──────── Passage for review ────────

Tim Gales wrote:
Valid XML documents must adhere to their DTD/Schema and to that degree they have fields -- called 'elements'. like
Which is why we don't necessarily use valid XML documents. For many applications, well-formed is good enough. In practice, validation is usually one of the first things to be turned off in a production app because it just costs too much. However there are also good theoretical reasons not to insist on enforcing a schema.
At design time, you usually don't know all the characteristics of the data you're modeling. It is common to uncover new attributes months and years after you've deployed, especially in rapidly changing fields like medicine. The less structure you impose up front, the more freedom you have to adapt and evolve your database and application to changing circumstances.
As Scott Ambler has noticed, the data community has not yet graduated from the waterfall, big-design up-front school of application design. First they gather their requirements. Then they build their schemas. Then they build their application on top of that. Once an app is deployed, even a simple addition of a field can be a major operation. Lord help them if they need to remove a field or restructure a table. Relational databases do not lend themselves to agile development.
By contrast, if you don't lock in any schema at all (as is possible with an XML DB) then you can adapt your data to meet changing and newly discovered requirements as they become apparent. You can also design and deploy your application in short iterations that progressively add functionality. You don't need to lock down your requirements before writing any code.

──────── Listed entries ────────

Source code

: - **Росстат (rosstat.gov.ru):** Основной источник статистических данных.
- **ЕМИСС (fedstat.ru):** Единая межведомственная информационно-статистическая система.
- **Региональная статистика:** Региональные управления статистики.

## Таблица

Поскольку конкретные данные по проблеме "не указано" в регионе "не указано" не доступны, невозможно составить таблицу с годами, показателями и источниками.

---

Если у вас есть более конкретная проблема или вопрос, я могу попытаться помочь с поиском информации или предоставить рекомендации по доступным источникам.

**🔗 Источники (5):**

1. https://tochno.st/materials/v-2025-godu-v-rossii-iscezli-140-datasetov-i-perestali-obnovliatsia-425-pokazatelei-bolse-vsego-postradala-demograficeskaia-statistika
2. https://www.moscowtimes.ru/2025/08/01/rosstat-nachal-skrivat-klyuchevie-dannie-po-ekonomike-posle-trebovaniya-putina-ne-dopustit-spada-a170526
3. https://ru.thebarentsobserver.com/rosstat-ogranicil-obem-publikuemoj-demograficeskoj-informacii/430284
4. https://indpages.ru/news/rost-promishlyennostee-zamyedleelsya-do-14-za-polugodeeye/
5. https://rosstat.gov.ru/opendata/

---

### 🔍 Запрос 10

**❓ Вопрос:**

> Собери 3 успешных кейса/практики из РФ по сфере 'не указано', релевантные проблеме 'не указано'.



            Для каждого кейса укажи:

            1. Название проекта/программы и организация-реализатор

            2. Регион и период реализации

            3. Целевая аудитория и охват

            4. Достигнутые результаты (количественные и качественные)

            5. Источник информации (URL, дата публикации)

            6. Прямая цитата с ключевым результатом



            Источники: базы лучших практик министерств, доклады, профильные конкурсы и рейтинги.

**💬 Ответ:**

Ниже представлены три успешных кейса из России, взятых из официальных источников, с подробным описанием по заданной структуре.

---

────────

### Task description
Rewrite the part of the passage on XML and schemas that opens with "As Scott Ambler" and closes with "writing any code.", putting "sequential" in place of "waterfall".

### Output of the task
As Scott Ambler has noticed, the data community has not yet graduated from the sequential, big-design up-front school of application design. First they gather their requirements. Then they build their schemas. Then they build their application on top of that. Once an app is deployed, even a simple addition of a field can be a major operation. Lord help them if they need to remove a field or restructure a table. Relational databases do not lend themselves to agile development.
By contrast, if you don't lock in any schema at all (as is possible with an XML DB) then you can adapt your data to meet changing and newly discovered requirements as they become apparent. You can also design and deploy your application in short iterations that progressively add functionality. You don't need to lock down your requirements before writing any code.